Text to read:
****************************************

Mosquito night fighter over London AA fire

Mosquito PR Mark IX, LR432 ‘L1’,

Mosquito PR Mark IX, LR432 ‘L1’, of No. 544 Squadron RAF based at Benson, Oxfordshire, in flight. LR432 was delivered to No. 540 Squadron RAF on 4 September 1943 and was passed to 544 Squadron the following month, opening that unit’s day operations with the Mark IX on 15 October. By the time it was passed to No. 8 Operational Training Unit on 22 January 1945, LR432 had flown 43 photographic-reconnaissance sorties.

Airborne Interception Radar: AI Mark VIIIB

Airborne Interception Radar: AI Mark VIIIB indicator and receiver in the operating position, as seen from the observer’s seat of a De Havilland Mosquito NF Mark XIII night fighter. The vizor has been removed from the screen on the indicator unit (top). The receiver unit (bottom) was hinged so as to fold back into the space beneath the indicator unit in order to render access and egress from the cockpit via the door at lower right. Photograph taken at No. 10 Maintenance Unit, Hullavington, Wiltshire

London had been spared the attention of Luftwaffe bombers for some time. With the nights growing darker they had begun to make an infrequent re-appearance, at first regarded as something of a novelty by Londoners. The raids may have allowed the Nazis to claim that they were ‘hitting back’ – but they could not possibly match the scale of devastation that Bomber Command and the USAAF were regularly inflicting on Germany.

The RAF night fighter interception units were ordered to adopt new tactics to take on the intruders. Theirs was a constantly evolving game of ever improving aircraft performance and technological innovation. The ace night fighter John Cunningham and his regular Navigator, C.F. Rawnsley, were ready for the new challenge:

It was probably for some purely political reason – intended, perhaps, as a timely counter to the growing suspicion that London’s defences had more sound than fury – that the decision was made to operate a couple of night fighters over what was known as the Inner Artillery Zone. The guns were to limit their fire to a height of eighteen thousand feet, and the fighters were to patrol at twenty thousand feet or above. I felt that the idea was merely for propaganda purposes with the hope that there might be a spectacular battle with plenty of cannon fire overhead, possibly finishing up with an impressive flamer.

Having watched the London barrage from afar, I hoped that there would be no errors in the height at which they set their fuses ; and remembering our battle over Southampton over two years before, I viewed with mixed feelings the prospect of sending down a flamer into the centre of London.

[On 25th October 1943]

[W]e were scrambled rather too late, because we scarcely had time to reach the height at which we were supposed to operate before we were turned to the south to meet the first raider. I got a contact almost immediately, but it was well above us and we had to turn after it, still climbing as hard as we could. In doing that we inevitably lost range, and a few minutes later we found ourselves at the edge of the gun zone still in contact but some three miles behind.

****************************************

Task description:
Carry the account of the Mosquito night fighter over London forward from its last sentence.

Raw data:
****************************************

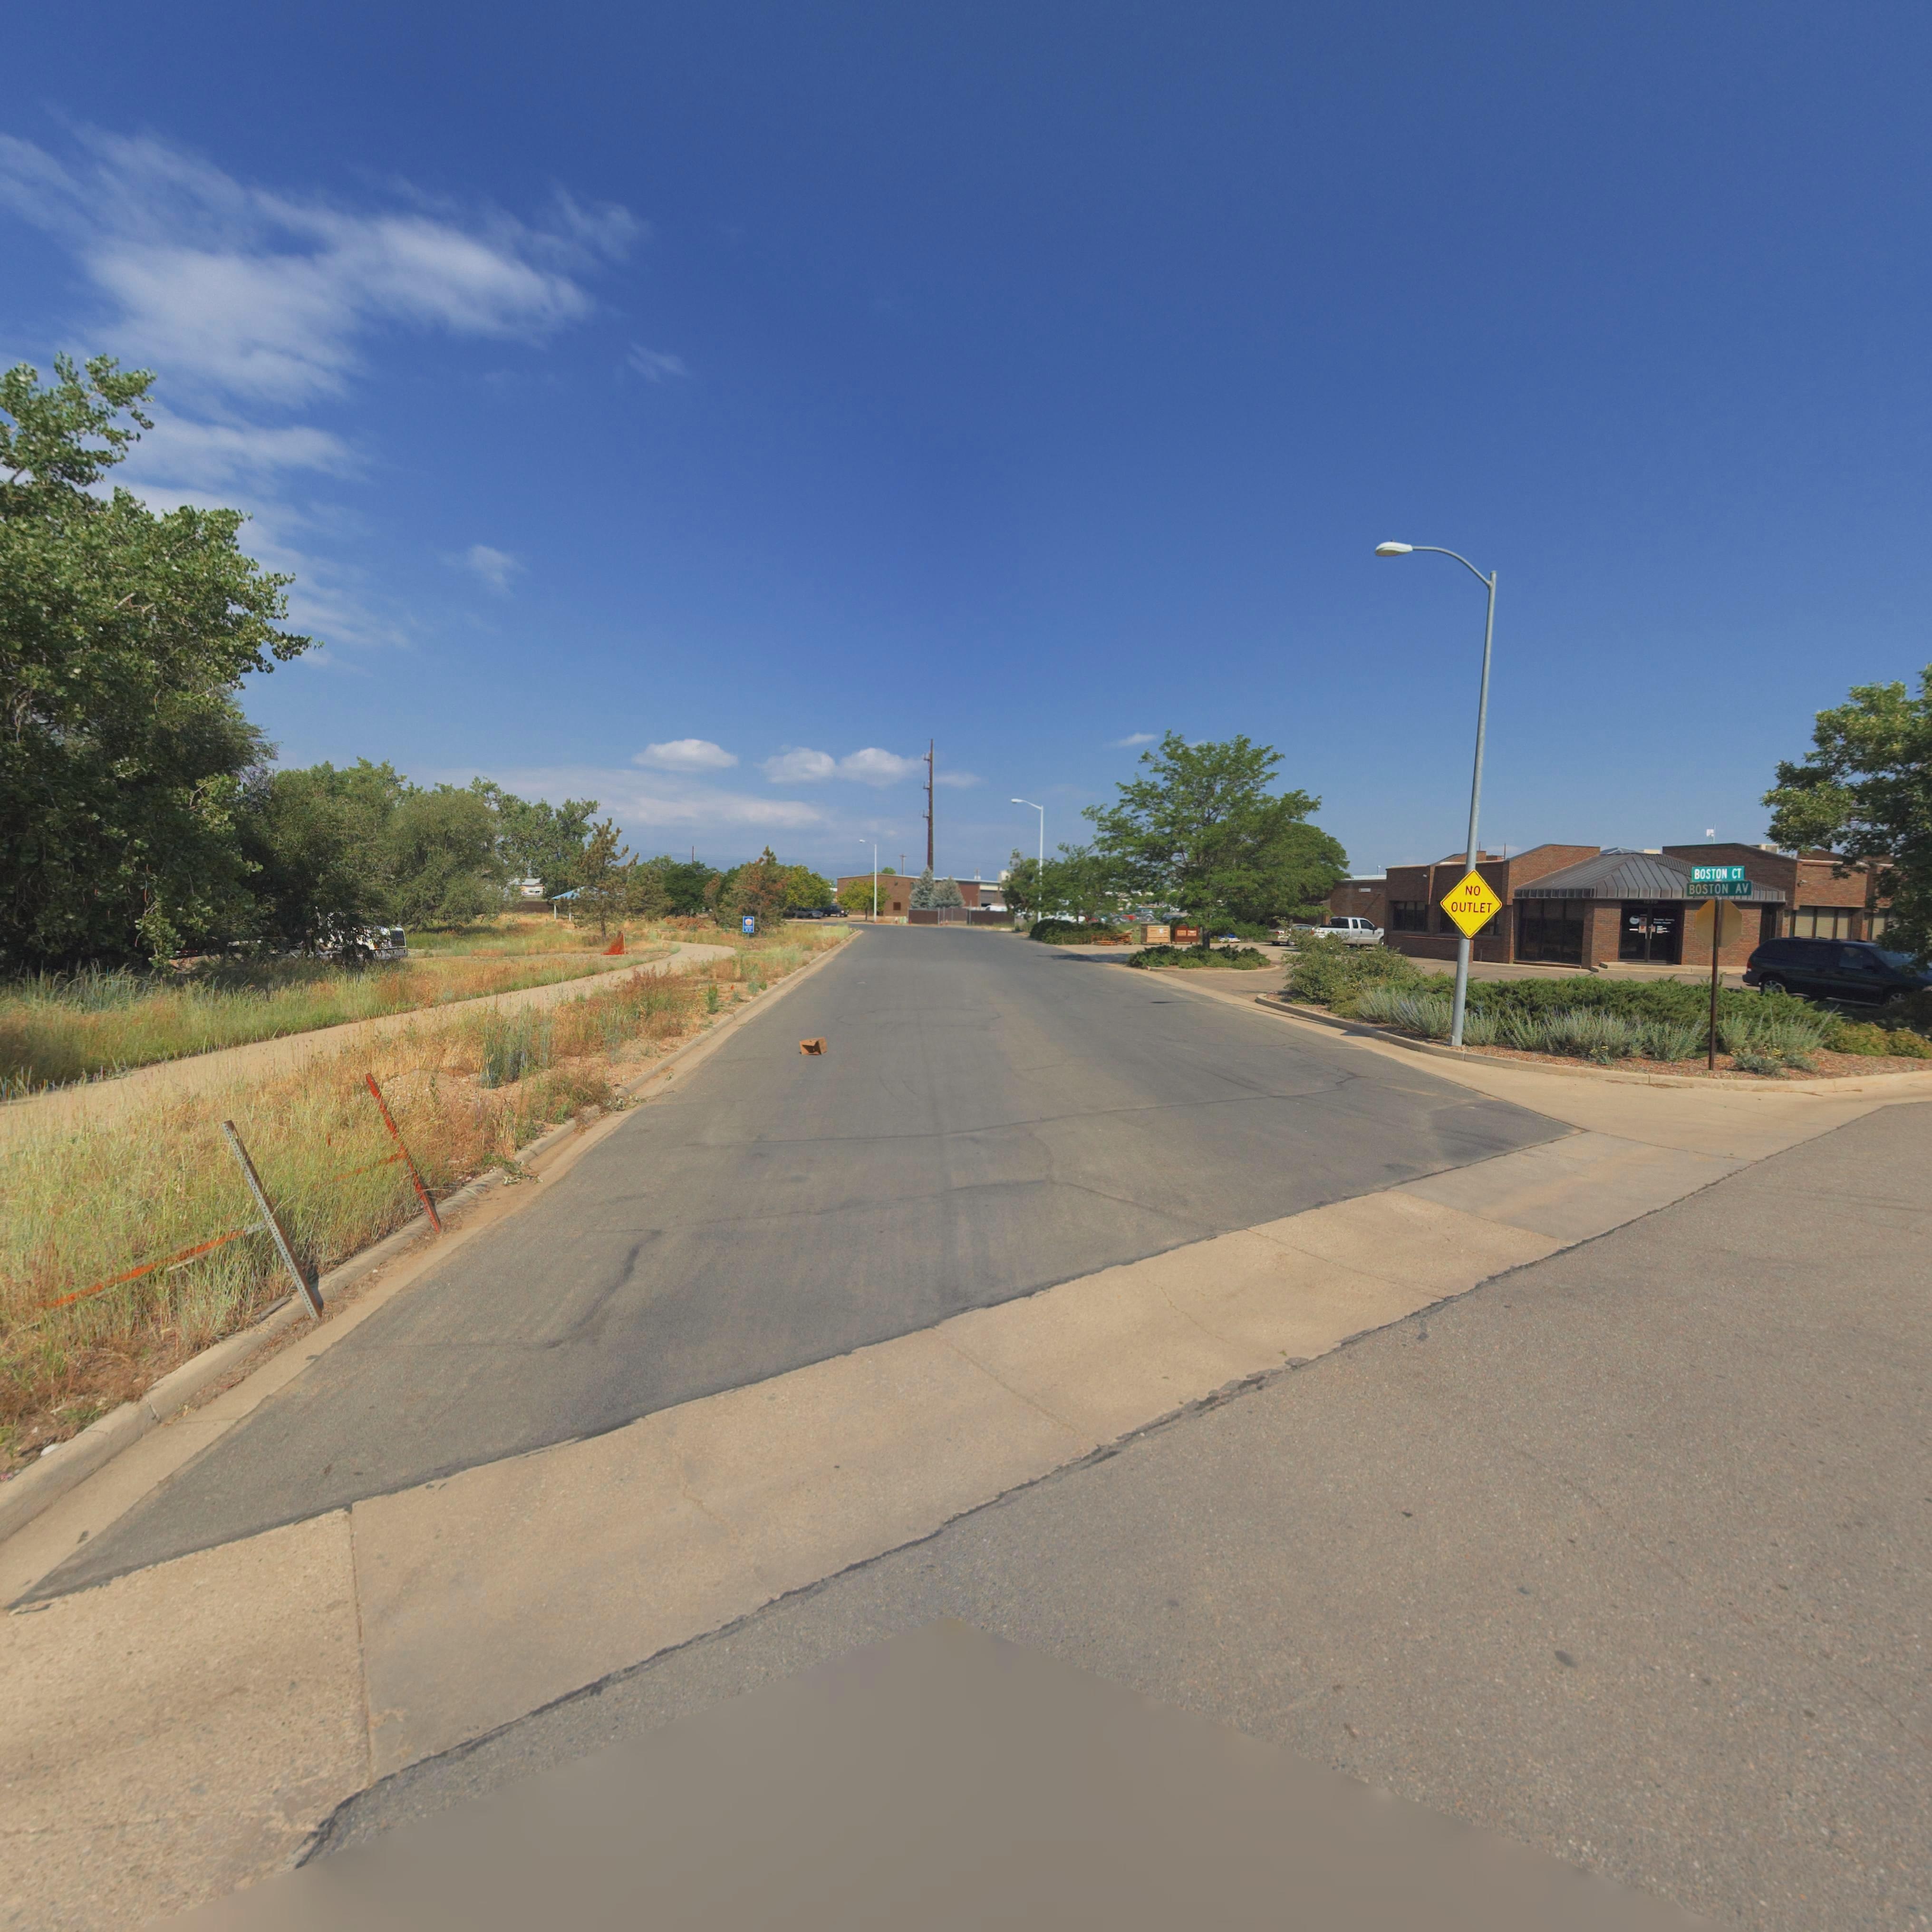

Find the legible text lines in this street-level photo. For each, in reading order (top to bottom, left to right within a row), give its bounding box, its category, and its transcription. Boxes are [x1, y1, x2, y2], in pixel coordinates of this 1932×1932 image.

[1693, 868, 1742, 879] StreetName: BOSTON CT
[1688, 882, 1749, 895] StreetName: BOSTON AV
[1643, 899, 1658, 904] StreetNumber: 10*0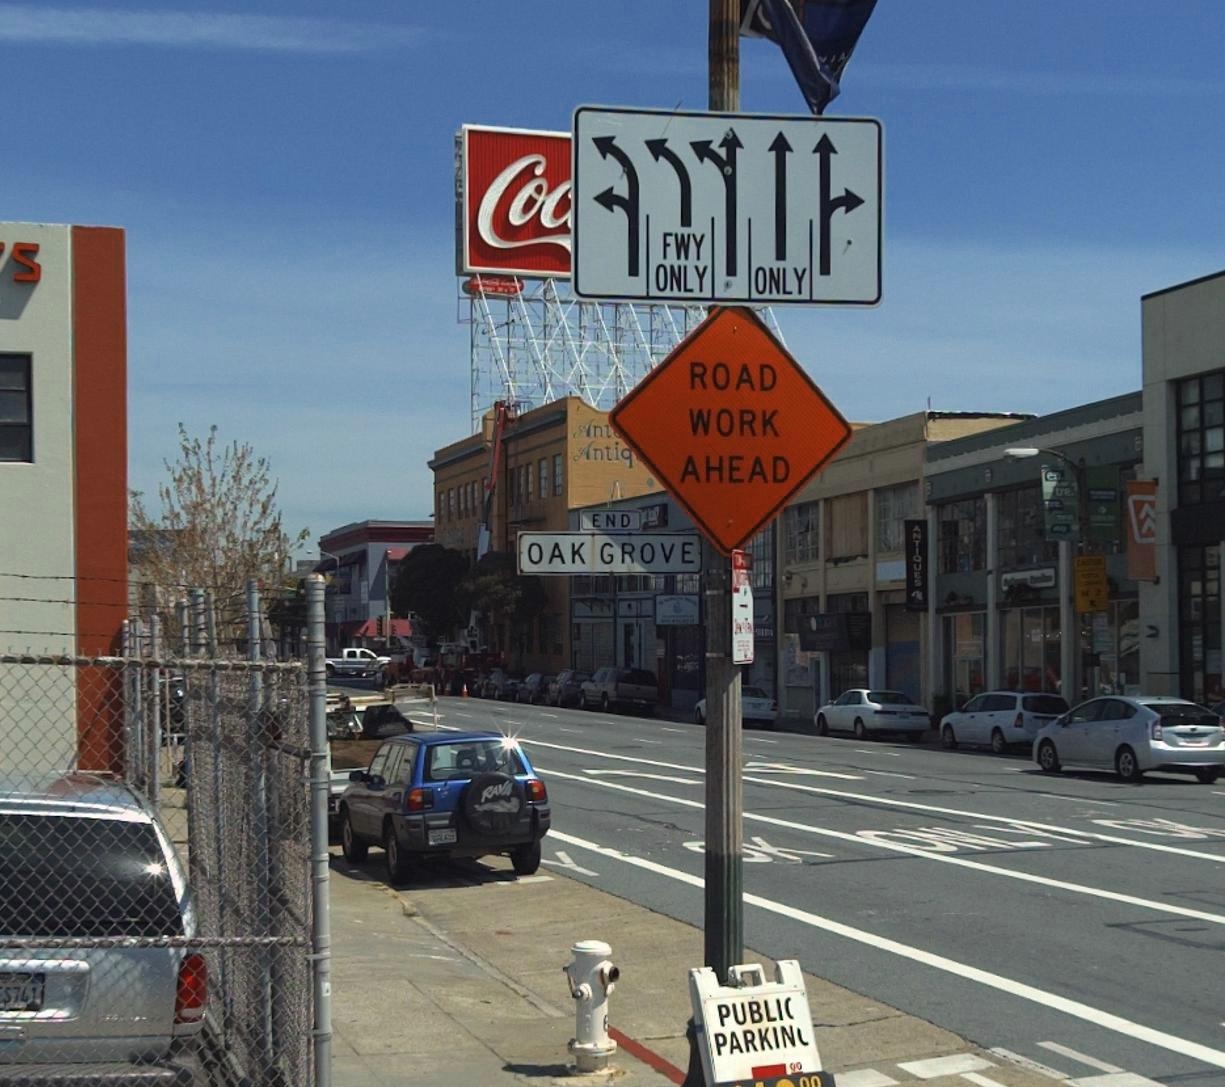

****************************************

Exercise output:
And then the guns opened up and the fun started. I glanced outside to see what it looked like. The anti-aircraft display was fantastic as it tore the night apart just below the place where our target should have been. Our customer must have been equally impressed because I found when I turned back to the A.I. set that he was throwing himself about all over the place.

There followed a few moments of hectic manoeuvring, and it took all my breath and all John’s skill to keep up with it. Then the raider dropped his bomb, turned and dived for home, going like the wind.

We went down after him, our ears cracking, out across Kent. We were slowly closing the range, and we crossed the coast less than a mile behind our target. If the quivering airframe and the screaming engines of our aircraft held together, I thought, we had a good chance of getting him.

But we had dived in a very short time from the Arctic cold of twenty-five thousand feet, and the moisture from the warmer air below began to cake in solid ice on our windscreen. In a few moments it was opaque, and although by the time we had pulled out of our dive the range had closed to two thousand feet we could see nothing through that sheet of ice.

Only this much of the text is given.